While the WLE method emphasizes sharpness by focusing on frequency domain features, the WESML approach primarily considers a weight matrix based on horizontal, vertical, and diagonal distances, making it effective for observing spatial details. Consequently, the combination of WLE and WESML can identify rich information block in the image.
Many of the researchers have decomposed the input images into low and high frequency components whereas those have decomposed it to contour layer have mostly used absolute maxima rule. Gong et al. [7] have utilized Coupled Neural P (CNP) for contour layer fusion, which is quite parameter sensitive, complex implementation with high computational complexity. Gong et al. [47] have fused the contour layer using absolute maximum principle, with the possibility of contrast loss. Hence in order to preserve textural and edge information with a good blend from both images, the strategy of Local Statistical Edge Model (LSEM) is employed, it focuses on preserving edge structures by analysing local statistical properties of the decomposed images. The local statistical properties taken into consideration are, gradient magnitude and local statistics like standard deviation. The edge strength is computed using following mathematical relation in Eq. (13).
$E(t)=\alpha \cdot G(t)+\beta \cdot \operatorname{Std}(t)$ (13)
Here, $E(t)$ is edge strength, $G(t)$ is gradient, $\operatorname{Std}(t)$ is standard deviation, $\alpha$ and $\beta$ are tuneable weights.
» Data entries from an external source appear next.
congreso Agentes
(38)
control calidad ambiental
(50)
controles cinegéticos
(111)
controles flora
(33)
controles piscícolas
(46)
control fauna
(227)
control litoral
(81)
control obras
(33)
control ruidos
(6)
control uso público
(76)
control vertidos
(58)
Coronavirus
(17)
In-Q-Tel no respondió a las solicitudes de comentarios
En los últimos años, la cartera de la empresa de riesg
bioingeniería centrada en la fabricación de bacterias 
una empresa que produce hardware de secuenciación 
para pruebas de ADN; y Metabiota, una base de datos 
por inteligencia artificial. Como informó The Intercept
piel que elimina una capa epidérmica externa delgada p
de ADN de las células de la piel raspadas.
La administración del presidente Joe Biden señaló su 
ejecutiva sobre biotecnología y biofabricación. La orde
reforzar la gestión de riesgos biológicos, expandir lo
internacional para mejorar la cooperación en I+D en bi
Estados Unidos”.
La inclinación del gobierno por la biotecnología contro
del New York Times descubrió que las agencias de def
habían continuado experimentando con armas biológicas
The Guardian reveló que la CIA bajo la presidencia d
The fusion of gradient and variance provides a more adaptive representation of edge and texture information. Utilizing the edge strength to calculate the adaptive weights for fusion, using Eqs. (14) and (15).
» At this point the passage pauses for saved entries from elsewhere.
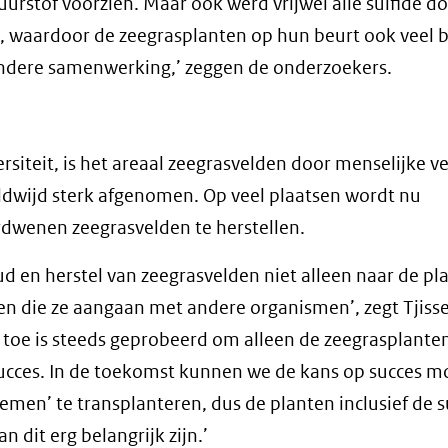
urstof voorzien. Maar ook werd vrijwel alle sulfide d
’, waardoor de zeegrasplanten op hun beurt ook veel 
zondere samenwerking,’ zeggen de onderzoekers.
rsiteit, is het areaal zeegrasvelden door menselijke ve
ldwijd sterk afgenomen. Op veel plaatsen wordt nu
dwenen zeegrasvelden te herstellen.
ud en herstel van zeegrasvelden niet alleen naar de pl
 die ze aangaan met andere organismen’, zegt Tjisse
u toe is steeds geprobeerd om alleen de zeegrasplanten
ucces. In de toekomst kunnen we de kans op succes mo
emen’ te transplanteren, dus de planten inclusief de s
dit erg belangrijk zijn.’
$\omega_1=\frac{E_1}{E_1+E_2+\forall}$ (14)
and
$\omega_1=1-\omega_2$ (15)
Here, $\omega_1$ and $\omega_2$ are the weight calculations using $E_1$ and $E_2$ edge strengths of both input detail layers. $\forall$ is constant to make the denominator non zero value. The design of local statistical edge model is explained in Eq. (16).
$\begin{gathered}D_F^{c, i}(u, v)=\omega_1(u, v) \cdot D_{S A R}^{c, i}(u, v)+\omega_2(u, v)\cdot D_{M S}^{c, i}(u, v)\end{gathered}$ (16)
where, $D_{S A R}^{c, i}, D_{M S}^{c, i}$ are contour layers of SAR and MS image respectively.
This approach combines image gradient and standard deviation as complementary focus metrics, allowing for the concurrent assessment of local edge strength and overall intensity variation. The gradient aspect captures intricate structural and directional details, while the standard deviation measures the overall contrast and texture richness throughout the area. By merging these metrics, the method successfully maintains both sharp local features and broad intensity variations, leading to better information retention compared to methods that overlook either local or global pixel variation.
These are considered as high frequency components of image. These contains abundant textural and edge information. Jian et al. [6] have employed JBF based detail layer fusion to preserve edge information. As detail layer consists of high frequency information, absolute maximization is suitable method [47, 50, 51]. Therefore, to fuse this layer absolute maximization using Gaussian filter is employed. The mathematical representation is as follows:
$\begin{aligned} D_F^{d, i}=\operatorname{Gaussian}( & \left.W_{d, \sigma_0}\right) \cdot D_{M S}^{d, n}+\left(1-\operatorname{Gaussian}\left(W_{d, \sigma_0}\right)\right) \cdot D_{S A R}^{d, n}\end{aligned}$ (17)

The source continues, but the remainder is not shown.